By using the material defined in claim 20 as a metal film, a metal / semiconductor junction having a low Schottky barrier and a thin barrier can be achieved. Also,
The heating reaction layer is generated uniformly. Therefore, claim 20
According to the invention according to the description, the contact resistance ρc with respect to the main electrode region including the p-type SiC region is extremely low,
Higher frequencies and higher performance of various semiconductor electronic devices can be achieved.

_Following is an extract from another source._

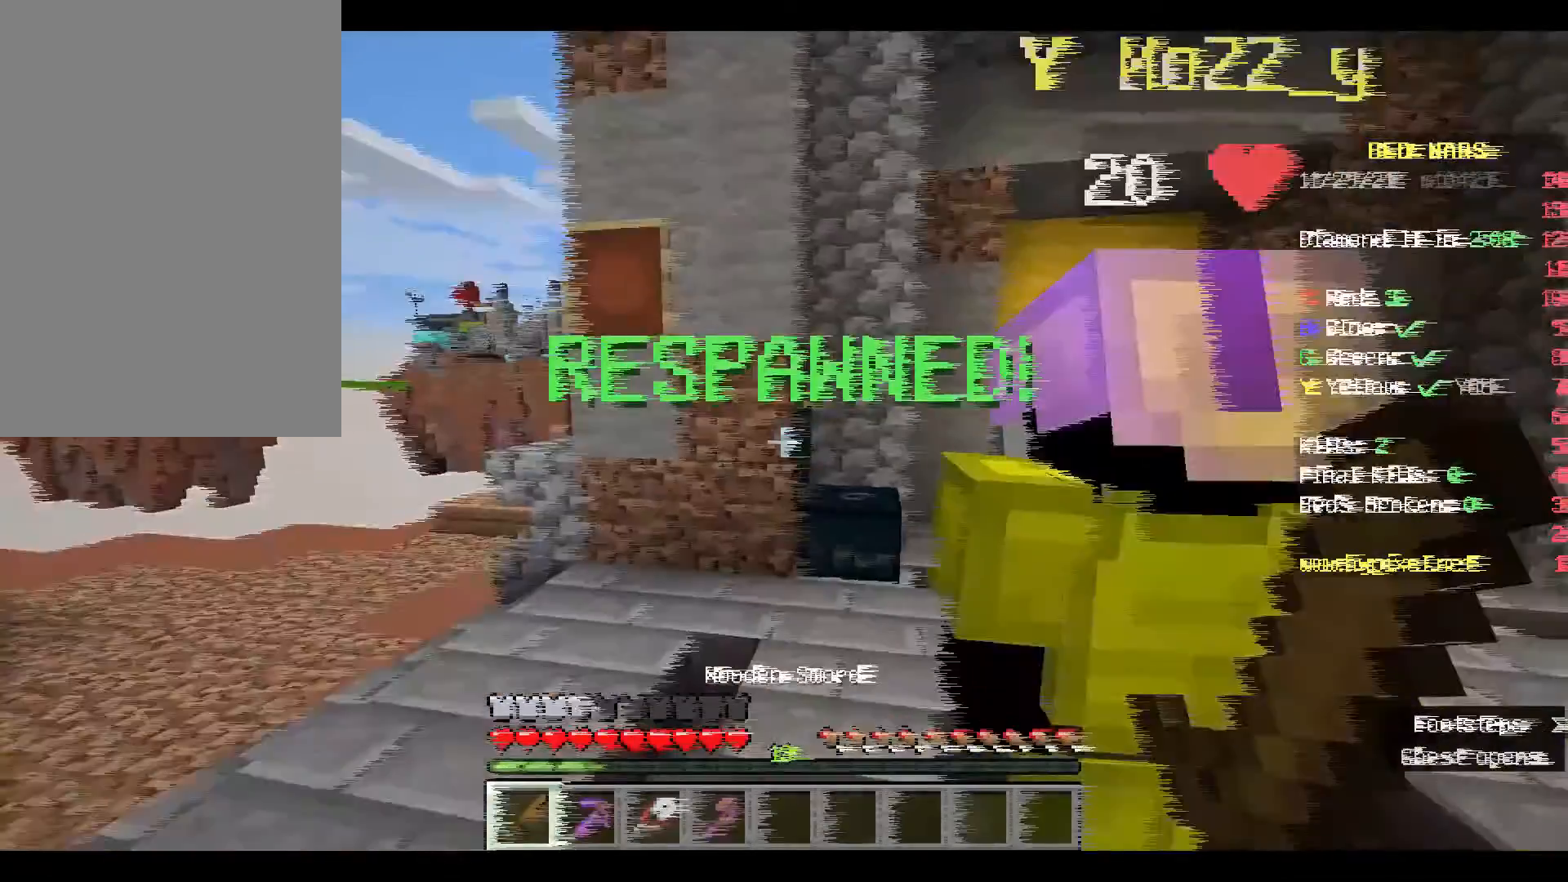
{"keys": [], "mouse": ["right"], "events": [[167, "mouse_right", "up"], [400, "w", "up"], [433, "mouse_right", "down"]]}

According to the twenty-first aspect of the present invention, since the heat reaction layer made of a solid solution containing metal carbide and metal silicon is selected, the Schottky barrier at the metal / semiconductor junction is extremely low. Moreover, the morphology of the interface is good, and the heat reaction layer can be formed uniformly. For this reason, the contact resistance ρc with respect to the main electrode region becomes extremely low, and it is possible to increase the frequency and improve the performance of various semiconductor electronic devices.

[0071]

Next, first to third embodiments of the present invention will be described with reference to the drawings. In the following description of the drawings, the same or similar parts are denoted by the same or similar reference numerals. However, it should be noted that the drawings are schematic, and the relationship between the thickness and the plane dimension, the ratio of the thickness of each layer, and the like are different from the actual ones. Therefore, specific thicknesses and dimensions should be determined in consideration of the following description. In addition, it is needless to say that the drawings include portions having different dimensional relationships and ratios.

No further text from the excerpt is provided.